--- Given data Enclosed Below ---

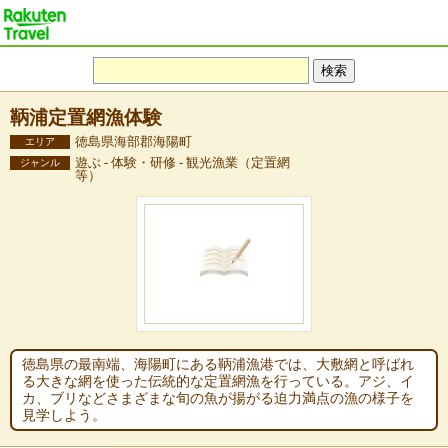
鞆浦定置網漁体験
徳島県海部郡海陽町
エリア
遊ぶ - 体験・研修 - 観光漁業（定置網
ジャンル
等）
徳島県の最南端、海陽町にある鞆浦漁港では、大敷網と呼ばれ
る大きな網を使った伝統的な定置網漁を行っている。アジ、イ
カ、ブリなどさまざまな旬の魚が揚がる迫力満点の漁の様子を
見学しよう。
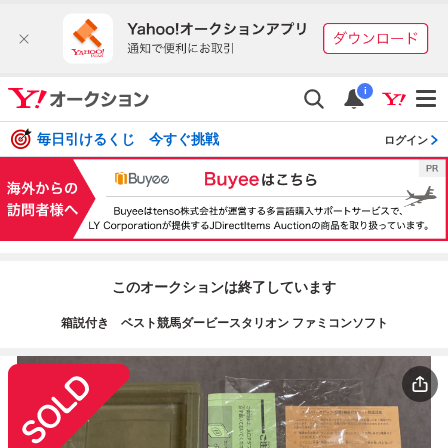
i
毎日引けるくじ 今すぐ挑戦
ログイン
このオークションは終了しています
箱説付き ベスト競馬ダービースタリオン ファミコンソフト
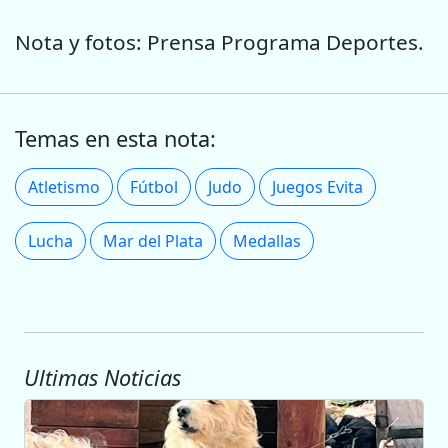
Nota y fotos: Prensa Programa Deportes.
Temas en esta nota:
Atletismo
Fútbol
Judo
Juegos Evita
Lucha
Mar del Plata
Medallas
Ultimas Noticias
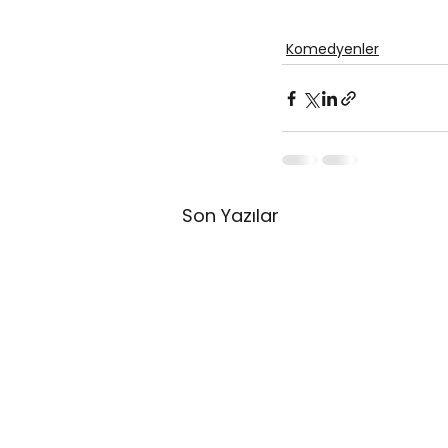
Komedyenler
Son Yazılar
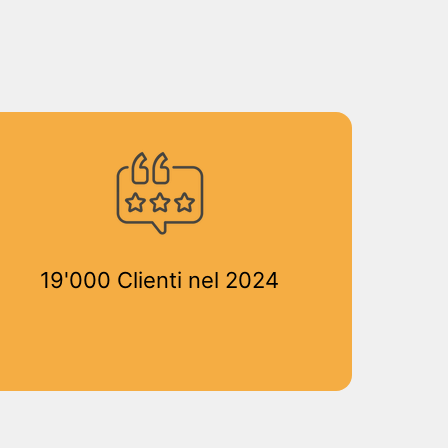
19'000 Clienti nel 2024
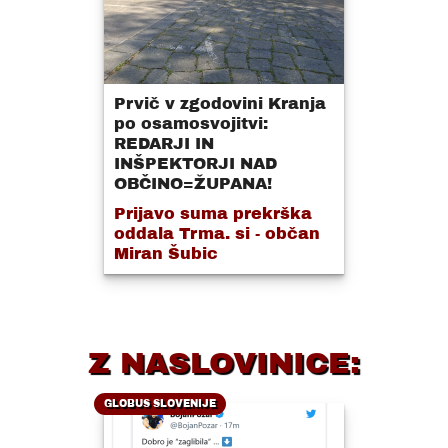
Prvič v zgodovini Kranja
po osamosvojitvi:
REDARJI IN
INŠPEKTORJI NAD
OBČINO=ŽUPANA!
Prijavo suma prekrška
oddala Trma. si - občan
Miran Šubic
Z NASLOVINICE:
GLOBUS SLOVENIJE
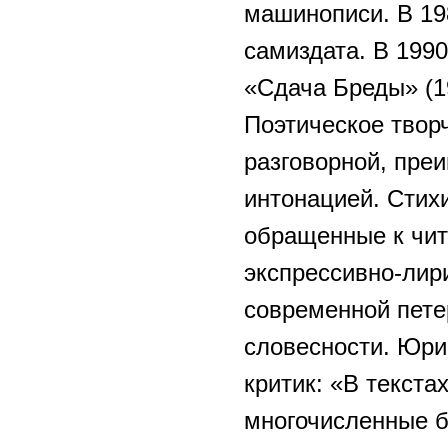
машинописи. В 19
самиздата. В 199
«Сдача Бреды» (19
Поэтическое твор
разговорной, пре
интонацией. Стихи
обращенные к чит
экспрессивно-лир
современной пете
словесности. Юри
критик: «В текста
многочисленные б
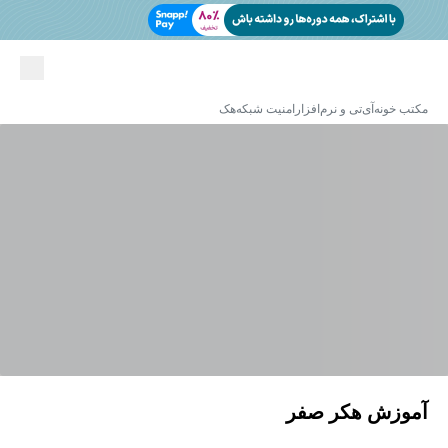
مکتب خونه
آی‌تی و نرم‌افزار
امنیت شبکه
هک
آموزش هکر صفر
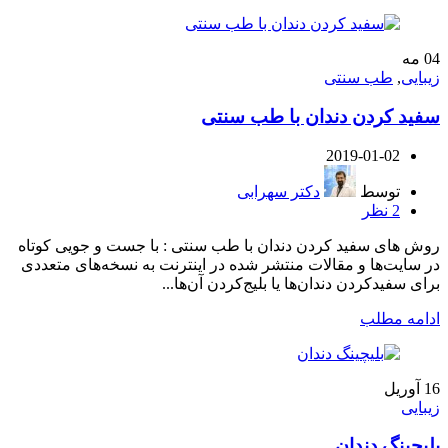
04
مه
زیبایی
,
طب سنتی
سفید کردن دندان با طب سنتی
2019-01-02
توسط
دکتر سهرابی
2
نظر
روش های سفید کردن دندان با طب سنتی : با جست‌ و‌ جویی کوتاه
در سایت‌ها و مقالات منتشر شده در اینترنت به نسخه‌های متعددی
برای سفیدکردن دندان‌ها یا بلیج‌کردن آن‌ها...
ادامه مطلب
16
آوریل
زیبایی
بلیچینگ دندان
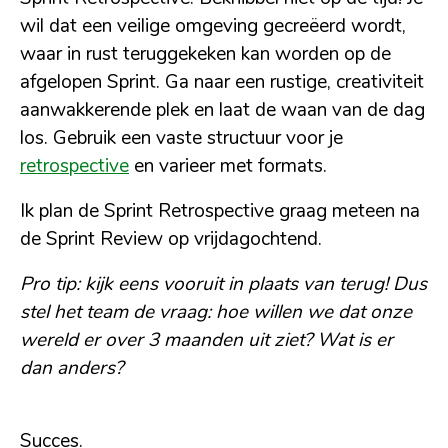
wil dat een veilige omgeving gecreëerd wordt,
waar in rust teruggekeken kan worden op de
afgelopen Sprint. Ga naar een rustige, creativiteit
aanwakkerende plek en laat de waan van de dag
los. Gebruik een vaste structuur voor je
retrospective
en varieer met formats.
Ik plan de Sprint Retrospective graag meteen na
de Sprint Review op vrijdagochtend.
Pro tip: kijk eens vooruit in plaats van terug! Dus
stel het team de vraag: hoe willen we dat onze
wereld er over 3 maanden uit ziet? Wat is er
dan anders?
Succes.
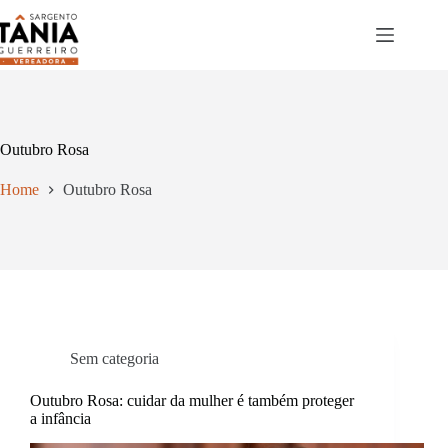
Pular
para
o
conteúdo
Outubro Rosa
Home
Outubro Rosa
Sem categoria
Outubro Rosa: cuidar da mulher é também proteger
a infância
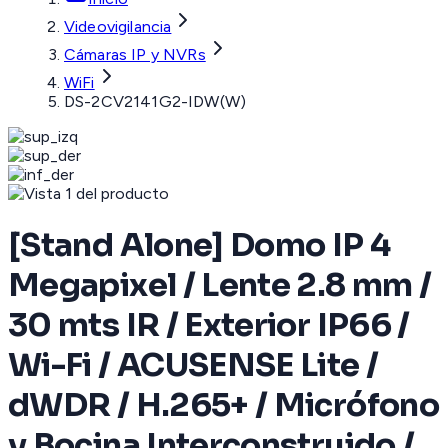
Videovigilancia
Cámaras IP y NVRs
WiFi
DS-2CV2141G2-IDW(W)
[Stand Alone] Domo IP 4
Megapixel / Lente 2.8 mm /
30 mts IR / Exterior IP66 /
Wi-Fi / ACUSENSE Lite /
dWDR / H.265+ / Micrófono
y Bocina Interconstruido /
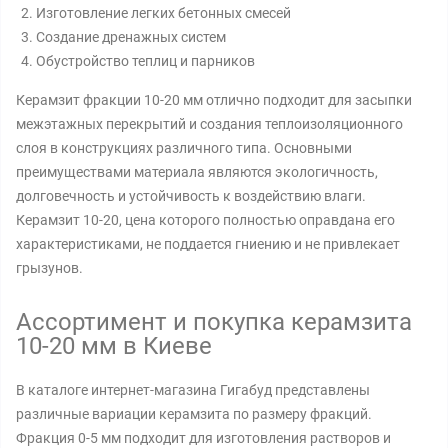
Изготовление легких бетонных смесей
Создание дренажных систем
Обустройство теплиц и парников
Керамзит фракции 10-20 мм отлично подходит для засыпки
межэтажных перекрытий и создания теплоизоляционного
слоя в конструкциях различного типа. Основными
преимуществами материала являются экологичность,
долговечность и устойчивость к воздействию влаги.
Керамзит 10-20, цена которого полностью оправдана его
характеристиками, не поддается гниению и не привлекает
грызунов.
Ассортимент и покупка керамзита
10-20 мм в Киеве
В каталоге интернет-магазина Гигабуд представлены
различные вариации керамзита по размеру фракций.
Фракция 0-5 мм подходит для изготовления растворов и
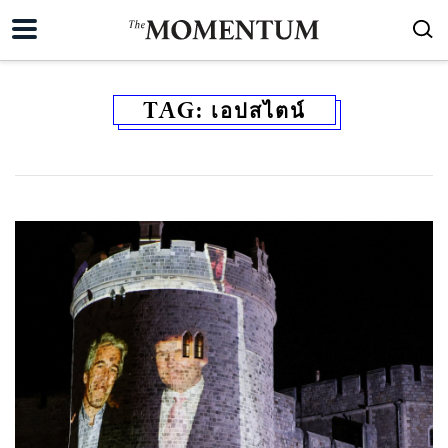
TAG:
เอปสไตน์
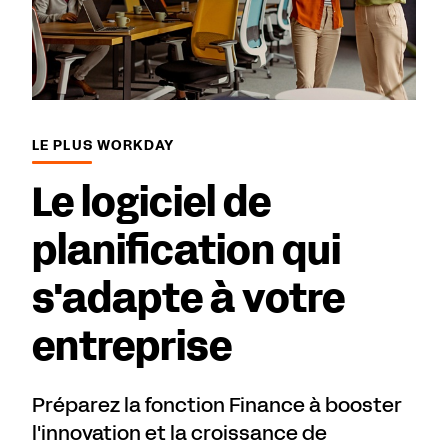
LE PLUS WORKDAY
Le logiciel de
planification qui
s'adapte à votre
entreprise
Préparez la fonction Finance à booster
l'innovation et la croissance de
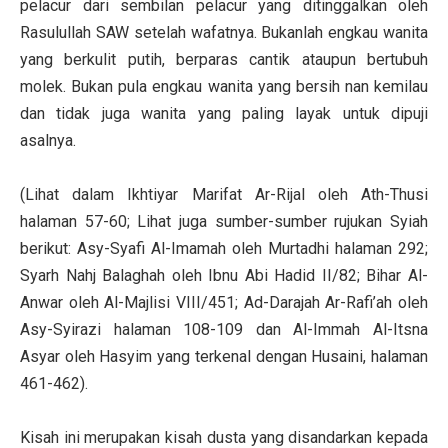
pelacur dari sembilan pelacur yang ditinggalkan oleh
Rasulullah SAW setelah wafatnya. Bukanlah engkau wanita
yang berkulit putih, berparas cantik ataupun bertubuh
molek. Bukan pula engkau wanita yang bersih nan kemilau
dan tidak juga wanita yang paling layak untuk dipuji
asalnya.
(Lihat dalam Ikhtiyar Marifat Ar-Rijal oleh Ath-Thusi
halaman 57-60; Lihat juga sumber-sumber rujukan Syiah
berikut: Asy-Syafi Al-Imamah oleh Murtadhi halaman 292;
Syarh Nahj Balaghah oleh Ibnu Abi Hadid II/82; Bihar Al-
Anwar oleh Al-Majlisi VIII/451; Ad-Darajah Ar-Rafi’ah oleh
Asy-Syirazi halaman 108-109 dan Al-Immah Al-Itsna
Asyar oleh Hasyim yang terkenal dengan Husaini, halaman
461-462).
Kisah ini merupakan kisah dusta yang disandarkan kepada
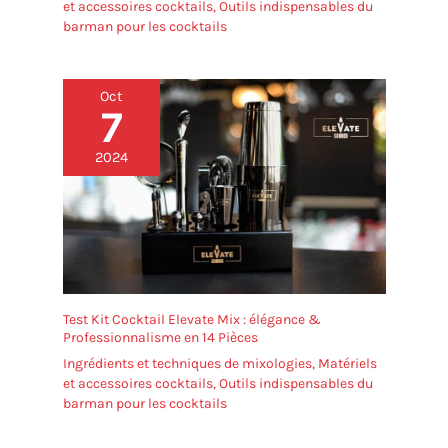
et accessoires cocktails
,
Outils indispensables du
barman pour les cocktails
Oct
7
2024
Test Kit Cocktail Elevate Mix : élégance &
Professionnalisme en 14 Pièces
Ingrédients et techniques de mixologies
,
Matériels
et accessoires cocktails
,
Outils indispensables du
barman pour les cocktails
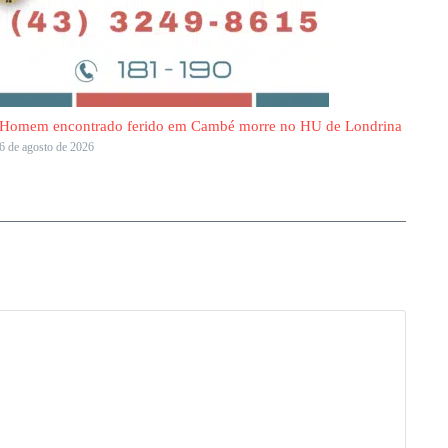
Homem encontrado ferido em Cambé morre no HU de Londrina
6 de agosto de 2026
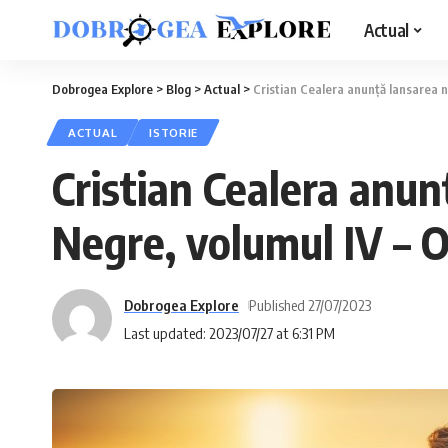
Actual
Dobrogea Explore
>
Blog
>
Actual
>
Cristian Cealera anunță lansarea no
ACTUAL
ISTORIE
Cristian Cealera anun
Negre, volumul IV – Oa
Dobrogea Explore
Published 27/07/2023
Last updated: 2023/07/27 at 6:31 PM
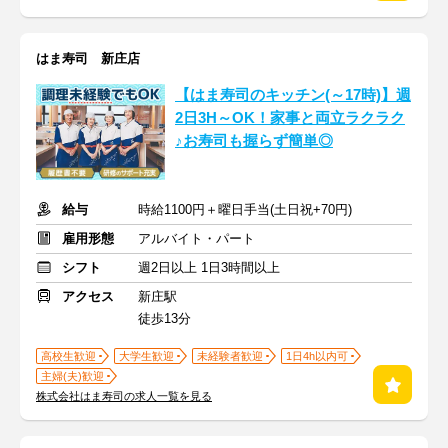
はま寿司 新庄店
【はま寿司のキッチン(～17時)】週
2日3H～OK！家事と両立ラクラク
♪お寿司も握らず簡単◎
給与
時給1100円＋曜日手当(土日祝+70円)
雇用形態
アルバイト・パート
シフト
週2日以上 1日3時間以上
アクセス
新庄駅
徒歩13分
高校生歓迎
大学生歓迎
未経験者歓迎
1日4h以内可
主婦(夫)歓迎
株式会社はま寿司の求人一覧を見る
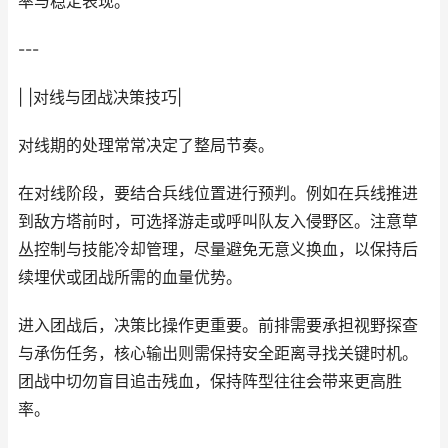
率与稳定表现。
---
| |对线与团战决策技巧|
对线期的处理常常决定了整局节奏。
在对线阶段，要结合兵线位置进行预判。例如在兵线推进
到敌方塔前时，可选择游走或呼叫队友入侵野区。注意草
丛控制与技能冷却管理，尽量避免无意义换血，以保持后
续埋伏或团战所需的血量优势。
进入团战后，决策比操作更重要。前排需要承担视野探查
与承伤任务，核心输出则需保持安全距离寻找关键时机。
团战中切勿盲目追击残血，保持阵型往往会带来更高胜
率。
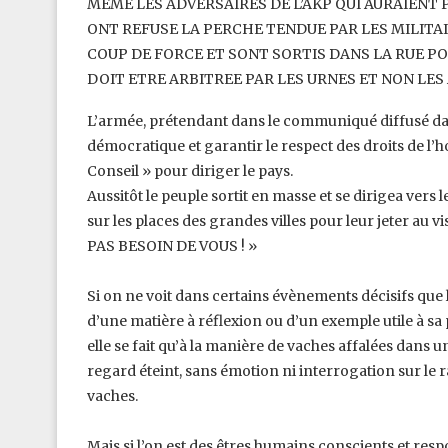
MEME LES ADVERSAIRES DE L’AKP QUI AURAIENT 
ONT REFUSE LA PERCHE TENDUE PAR LES MILITAI
COUP DE FORCE ET SONT SORTIS DANS LA RUE ‎P
DOIT ETRE ARBITREE PAR ‎LES URNES ET NON LES 
L’armée, prétendant dans le communiqué diffusé dans
démocratique et garantir le respect des droits de l’ho
Conseil » pour diriger le pays. ‎
Aussitôt le peuple sortit en masse et se dirigea vers 
sur les places des grandes villes pour leur jeter 
PAS BESOIN DE VOUS ! »
Si on ne voit dans certains évènements décisifs que
d’une matière à réflexion ou d’un exemple utile à sa
elle se fait qu’à la manière de vaches affalées dans ‎
regard éteint, sans émotion ni ‎interrogation sur le 
vaches.
Mais si l’on est des êtres humains conscients et resp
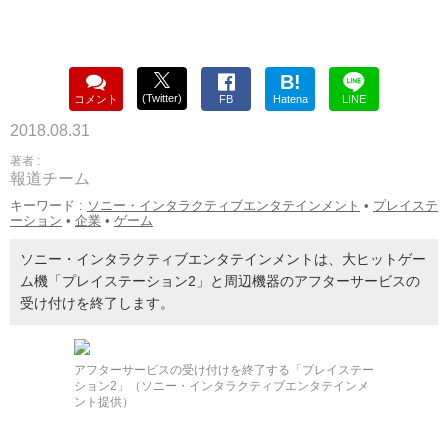
B!
(Twitter)
コメント
FB
Hatena
LINE
2018.08.31
著者 :
報道チーム
キーワード :
ソニー・インタラクティブエンタテインメント
•
プレイステ
ーション
•
企業
•
ゲーム
ソニー・インタラクティブエンタテインメントは、大ヒットゲー
ム機「プレイステーション2」と周辺機器のアフターサービスの
受け付けを終了します。
アフターサービスの受け付けを終了する「プレイステー
ション2」（ソニー・インタラクティブエンタテインメ
ント提供）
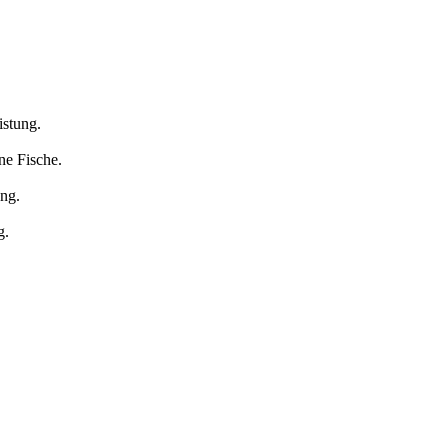
istung.
ne Fische.
ung.
g.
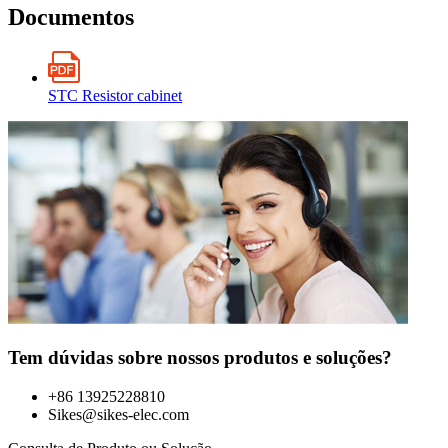
Documentos
STC Resistor cabinet
Tem dúvidas sobre nossos produtos e soluções?
+86 13925228810
Sikes@sikes-elec.com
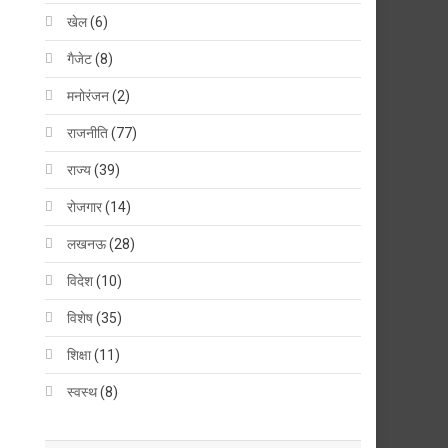
खेल
(6)
गैजेट
(8)
मनोरंजन
(2)
राजनीति
(77)
राज्य
(39)
रोजगार
(14)
लखनऊ
(28)
विदेश
(10)
विशेष
(35)
शिक्षा
(11)
स्वस्थ
(8)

--- End of Enclosed Given data ---

Description of the task: In the records above, find the line with "時給1100円＋曜日手当(土日祝+70円)" and the line with "démocratique et garantir", then restate word for word only those two lines and all lines between, omitting pictures.

Problem solution:
時給1100円＋曜日手当(土日祝+70円)
雇用形態
アルバイト・パート
シフト
週2日以上 1日3時間以上
アクセス
新庄駅
徒歩13分
高校生歓迎
大学生歓迎
未経験者歓迎
1日4h以内可
主婦(夫)歓迎
株式会社はま寿司の求人一覧を見る
率与稳定表现。
---
| |对线与团战决策技巧|
对线期的处理常常决定了整局节奏。
在对线阶段，要结合兵线位置进行预判。例如在兵线推进
到敌方塔前时，可选择游走或呼叫队友入侵野区。注意草
丛控制与技能冷却管理，尽量避免无意义换血，以保持后
续埋伏或团战所需的血量优势。
进入团战后，决策比操作更重要。前排需要承担视野探查
与承伤任务，核心输出则需保持安全距离寻找关键时机。
团战中切勿盲目追击残血，保持阵型往往会带来更高胜
率。
MEME LES ADVERSAIRES DE L’AKP QUI AURAIENT 
ONT REFUSE LA PERCHE TENDUE PAR LES MILITAI
COUP DE FORCE ET SONT SORTIS DANS LA RUE ‎P
DOIT ETRE ARBITREE PAR ‎LES URNES ET NON LES 
L’armée, prétendant dans le communiqué diffusé dans
démocratique et garantir le respect des droits de l’ho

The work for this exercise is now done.